No dia 09 de Maio de 2002 ao serem alertados pela Unicre para o levantamento de uma quantia indeterminada, em Euros, com recurso a cartões de crédito contrafeitos, no Casino da Póvoa de Varzim, e para uma tentativa de utilização de um cartão de crédito, que já tinha sido utilizado no casino da Póvoa, numas bombas de combustíveis da GALP, na Senhora da Hora, elementos da Polícia Judiciária deslocaram-se para a fronteira de Valença, onde com a colaboração da GNR local interceptaram a viatura OPEL KADET, de matrícula ... que era conduzido pelo arguido HH.
Na busca efectuada ao interior da viatura, foram encontrados e apreendidos, no porta-luvas, 10 cartões de crédito, sendo quatro emitidos em nome de PP, quatro em nome de QQ e dois em nome de DD, bem como um bilhete de identidade, de cidadão Luxemburguês emitido em nome de BB, tendo aposta a fotografia do arguido AA, que também usou ... (cfr. Auto de apreensão de fls. 46 que aqui damos por reproduzido).
Os cartões emitidos em nome de PP e ... , estavam dados como furtados (cfr. fax de fls. 61).
No porta bagagens, e entre outros objectos, foram encontrados 11 embalagens de decalques de letras e números - quatro delas já usadas - documentos referentes à viatura, marca VOLVO 440 TD, matricula ..., registada em nome de GG, bem como documentos referentes á emissão da carta verde, da mesma viatura, em nome de EE, assim como uma caderneta do BANCO SABADELL, emitida em nome de EE.
Volvidos alguns minutos da abordagem da primeira viatura, a GNR interceptou o FIAT PUNTO, de cor cinzenta, com a matrícula ... que era conduzido pelo arguido AA sendo acompanhado pelo arguido CC.

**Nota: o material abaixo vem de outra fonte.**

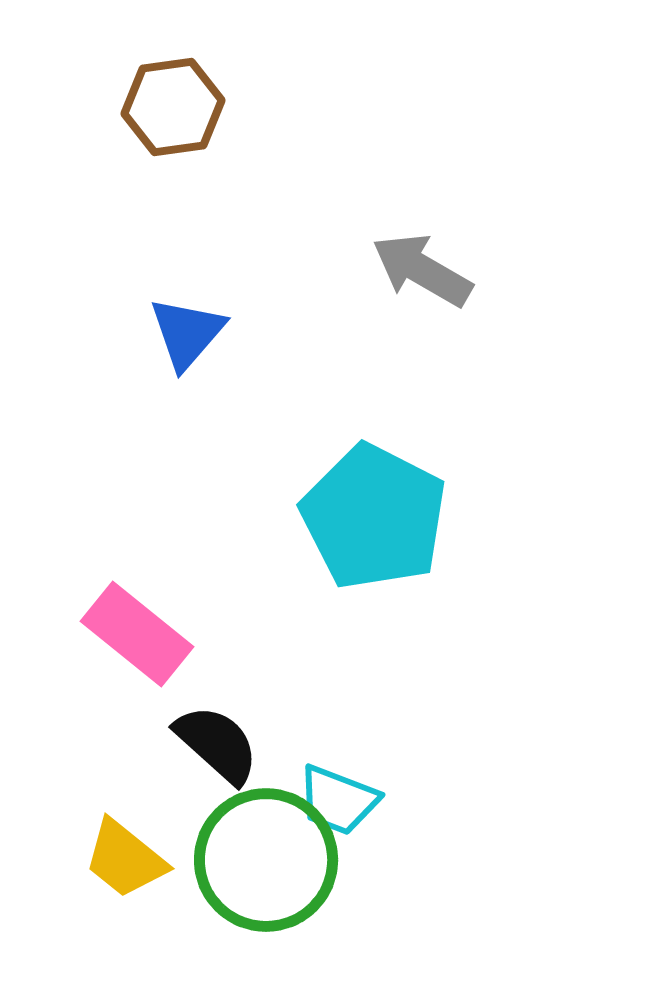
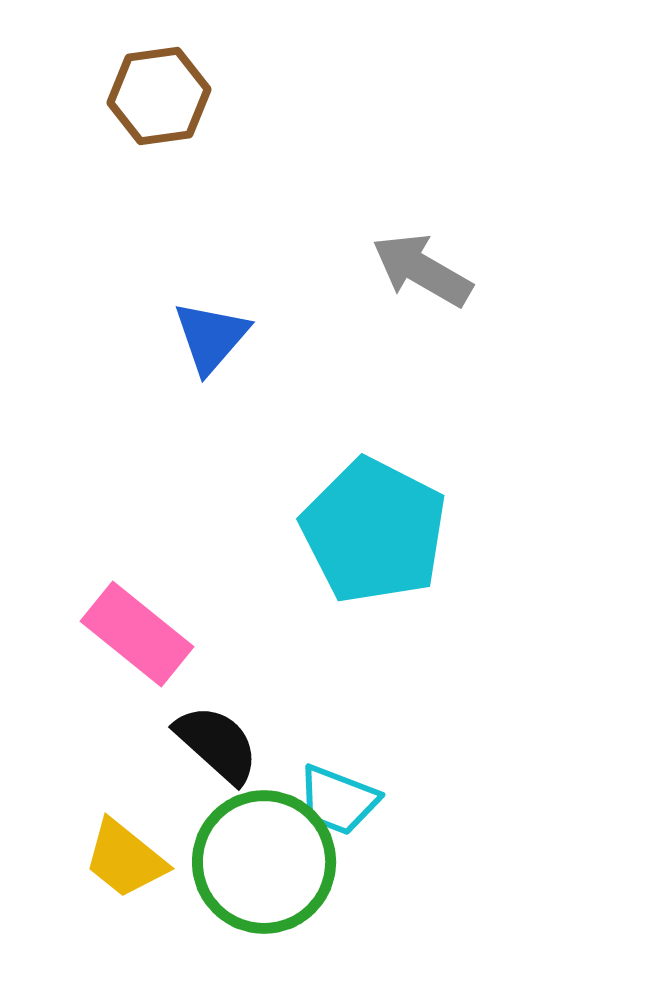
brown hexagon: moved 14 px left, 11 px up
blue triangle: moved 24 px right, 4 px down
cyan pentagon: moved 14 px down
green circle: moved 2 px left, 2 px down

No interior da viatura, mais concretamente, debaixo do banco do passageiro, foi encontrado um leitor gravador de bandas magnéticas de cartões.
Na bagageira da referida viatura e entre outros objectos foi encontrado e apreendido um computador portátil ACER TRAVELMATE 529, com os respectivos cabos de ligação, um transformador, com cabo próprio para ligação ao orifício do isqueiro e uma pasta em cabedal de cor castanha, com código de abertura, que foi aberta pelo arguido AA tendo-se verificado que continha várias folhas manuscritas e outras impressas contendo numerações de mais de duzentos cartões de crédito (cfr. Auto de apreensão de fls. 63 e segs que aqui damos por reproduzido).

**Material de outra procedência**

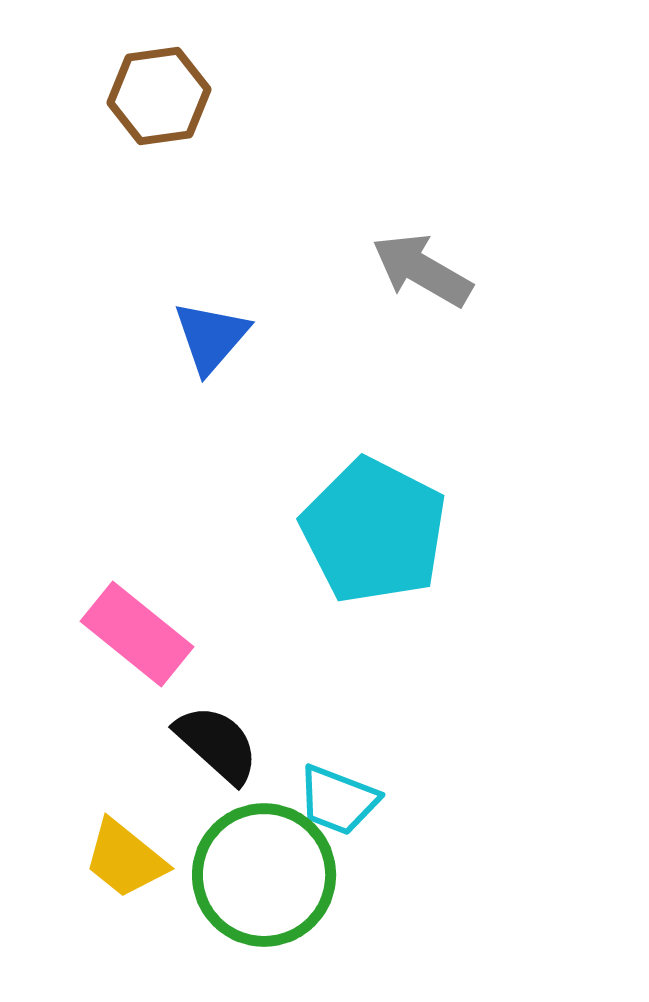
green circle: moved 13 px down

As folhas impressas para além das numerações dos cartões, continham ainda os nomes dos respectivos titulares, bem como outros elementos que constam das pistas existentes nas bandas magnéticas dos cartões de crédito, só possíveis de obter mediante cópia com recurso a equipamento especializado.
No verso de uma das folhas manuscritas, para além das numerações, constam os nomes de " FF, BB e DD. (cfr. Fls. 66).
Na agenda electrónica do arguido Íon constava o nome do arguido II.
Da listagem manuscrita apreendida na pasta do arguido AA, junta aos autos a fls. 833 e 834, constam todas as numerações dos cartões utilizados como acima se descreveu.
Segundo o Laboratório de Policia Cientifica, estas folhas manuscritas - frente e verso de duas folhas quadriculadas, juntas a fls. 833 e 834 - contendo numerações de cartões e outros dizeres, foram "muito provavelmente" escritas pelo arguido AA (cfr. Auto de exame á escrita de fls. 816 e segs. que aqui damos por reproduzido para todos os efeitos legais).
Algumas destas numerações constam ainda das listagens impressas, constantes dos autos a fls. 67 e seguintes, que igualmente foram apreendidas na pasta do arguido AA.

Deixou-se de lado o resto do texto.